The statement also cited a global corruption index published by Transparency International that saw Iran fall into the bottom 15, ranking it one of the world’s most crookedly run countries in 2009. According to group’s annual Corruption Perception Index, Iran had fallen to 168th on the list of 180 countries, next to countries such as Burundi, Haiti, Guinea, Turkmenistan and Equatorial Guinea.

The Council also highlighted the Ahmadinejad administration’s poor economic performance despite having enjoyed windfall oil revenues in the past six years, an amount almost equal to half of Iran’s total oil income since the discovery of oil in the country. It stressed that “poverty, financial corruption, unemployment, inflation and class differences” as well as “the rapid regression of the national economy,” and the dependence on oil income and the outside world represented “a fraction of the achievements of rulers who enthral and fascinate people with their deceitful slogans but in practice, squander the nation’s resources.”

“The bare minimum of the people’s expectation is that transparent action and convincing clarification about the roots, causes and those who ordered and perpetrated this unprecedented fraud be provided for the public” the council maintained, while warning that authorities were eager to sweep the fraud issue under the carpet and to prevent further media coverage of the affair.

In early October, Iran’s supreme leader Ali Khamenei called for an end to the Iranian media’s reporting on the embezzlement story. However, the Coordination Council argued that “this issue is neither personal nor security-related and one cannot prevent the people from inquiring about it.”
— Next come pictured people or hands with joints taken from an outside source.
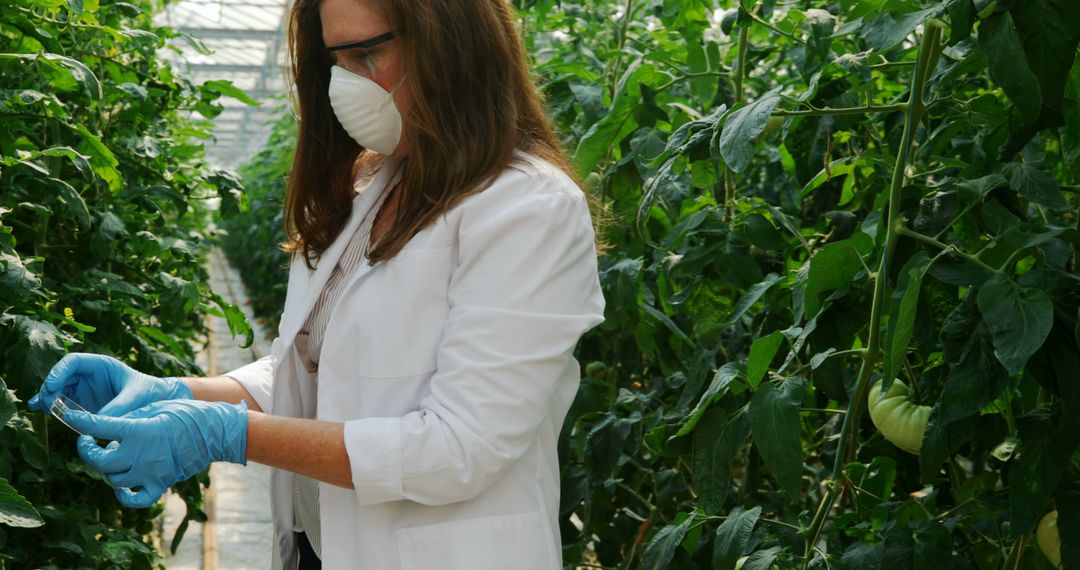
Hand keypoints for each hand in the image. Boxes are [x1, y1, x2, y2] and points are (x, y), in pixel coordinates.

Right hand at [27, 353, 191, 416]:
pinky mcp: (82, 402)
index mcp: (101, 365)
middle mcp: (89, 375)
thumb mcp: (137, 396)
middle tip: (45, 403)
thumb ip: (119, 406)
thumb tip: (98, 421)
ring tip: (40, 408)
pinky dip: (50, 405)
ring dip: (47, 397)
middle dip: (50, 386)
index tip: (52, 387)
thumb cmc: (150, 393)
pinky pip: (62, 401)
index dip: (59, 372)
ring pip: (58, 388)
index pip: (73, 361)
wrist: (157, 402)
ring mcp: (84, 388)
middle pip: (61, 375)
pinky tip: (39, 410)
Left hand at [64, 399, 248, 508]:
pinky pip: (136, 499)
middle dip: (88, 452)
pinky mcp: (160, 484)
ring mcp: (149, 472)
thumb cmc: (186, 413)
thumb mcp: (154, 406)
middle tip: (89, 443)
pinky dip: (125, 496)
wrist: (214, 431)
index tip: (70, 416)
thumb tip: (110, 427)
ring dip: (107, 469)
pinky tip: (122, 487)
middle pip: (98, 462)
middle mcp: (138, 454)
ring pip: (114, 480)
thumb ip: (129, 417)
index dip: (79, 421)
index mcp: (136, 430)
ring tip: (113, 458)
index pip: (97, 427)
“Financial and administrative corruption as well as the squandering of public funds are public matters and concern all the population. The country’s citizens feel its negative impacts in their daily lives; therefore they have a right to expect this scandal to be transparently looked into before the general public rather than behind closed doors.”

The Coordination Council, whose members were handpicked by Mousavi and Karroubi prior to their house, accused authorities of seeking to downplay the scam and erasing it from the people’s recollection. It also said that the Iranian regime had “completely isolated” the opposition figures from the outside world, out of fear that their statements would make their way onto the streets.

The statement called on Iranians to take part in confronting the authorities’ campaign of “concealment” and misinformation with respect to the fraud controversy and to voice their protest against ongoing mistreatment of political prisoners, including Karroubi and Mousavi, to the rulers of Iran as well as international public opinion.

In the end, Green Movement activists were urged “not to allow this case to have a similar fate to that of the Karizak [prisoner abuse scandal] and the [attacks on the Tehran] University Dorm.”